Immigration : Près de 200 migrants subsahariens dans le qui-vive au camp de Choucha


La Tunisie serait-elle un pays qui piétine les droits des migrants? Serait-on tenté de s’interroger eu égard aux conditions draconiennes vécues par les immigrés dans le camp de Chouchou en Tunisie près de la frontière libyenne.

Choucha transit campUn communiqué de huit organisations marocaines de défense de droits humains révèle que «41 réfugiés dont quatre enfants observent un sit-in depuis la fin mars devant les bureaux du Haut-Commissariat aux Réfugiés des Nations Unies (UNHCR) à Tunis ». Parmi ceux-là, 37 adultes sont en grève de la faim depuis le 1er avril dont plusieurs seraient «conduits à l’hôpital du fait de la dégradation de leur état de santé ». Ces organisations signalent que « plusieurs autres réfugiés sont en grève de la faim au camp de Choucha avec les mêmes revendications et les mêmes risques vitaux».

A en croire ces organisations marocaines, «environ 200 personnes se trouvent dans ce camp sans statut de réfugiés » et n’ont pas  «accès à la nourriture ou aux services du camp». Ces Ong défenseurs de droits des migrants déplorent la situation à laquelle sont confrontées ces personnes « africaines » pour la simple raison qu’ils se trouvent «depuis leur arrivée en Tunisie, dans un vide juridique qui les prive de tous droits ». Elles dénoncent leurs conditions de vie et interpellent les autres Etats en vue de leur apporter «une protection internationale qui leur fait défaut en Tunisie » surtout que le HCR a cessé de les accompagner dans leur démarches».

Ces organisations sont également très inquiètes de l’avenir de ces réfugiés reconnus comme tels par la Tunisie.
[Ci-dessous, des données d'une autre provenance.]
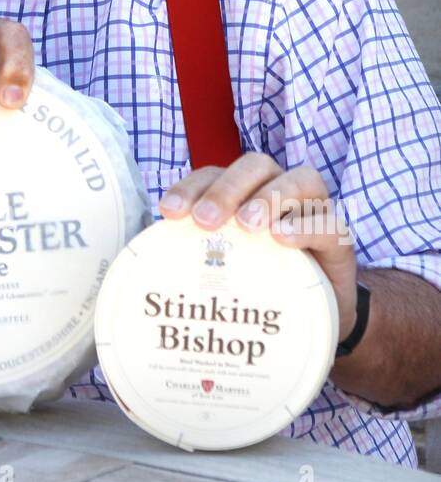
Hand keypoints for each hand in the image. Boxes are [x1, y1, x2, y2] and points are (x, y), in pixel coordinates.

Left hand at [158, 153, 357, 341]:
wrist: (319, 315)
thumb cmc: (264, 284)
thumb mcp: (227, 267)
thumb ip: (195, 258)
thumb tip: (142, 273)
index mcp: (245, 192)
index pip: (215, 174)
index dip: (190, 186)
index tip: (169, 211)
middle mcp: (279, 190)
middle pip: (255, 166)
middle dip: (228, 188)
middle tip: (206, 220)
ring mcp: (313, 210)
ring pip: (298, 179)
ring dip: (269, 197)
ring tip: (248, 225)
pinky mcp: (339, 239)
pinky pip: (327, 221)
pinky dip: (303, 225)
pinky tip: (281, 239)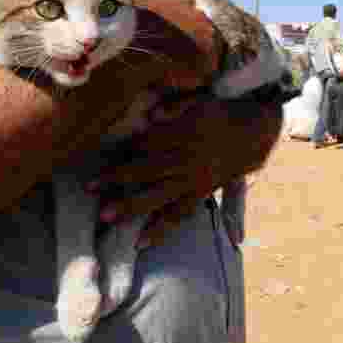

Car, la fermeture du camp de Choucha est prévue pour le 30 juin 2013 «sans qu’aucune solution ne soit trouvée pour les personnes qui y vivent».

Sur un autre plan, les huit Ong signataires du communiqué ont indiqué que ces réfugiés subissent des «discriminations en Tunisie en raison de leur nationalité ou de leur couleur de peau » avant de préciser que certains ont fui ou quitté leur pays «pour fuir la persécution ». Elles regrettent cette situation qui a déjà abouti au départ «de nombreux réfugiés vers la Libye ou vers l’Europe par la mer, dans les deux cas au péril de leur vie» interpelant le Haut-Commissaire des Nations-Unies pour les réfugiés pour «la réinstallation de tous les réfugiés dans des pays dotés de systèmes de protection effectifs».

Une lettre a été aussi adressée dans ce sens ce 11 avril au Haut commissariat des Nations unies pour les réfugiés.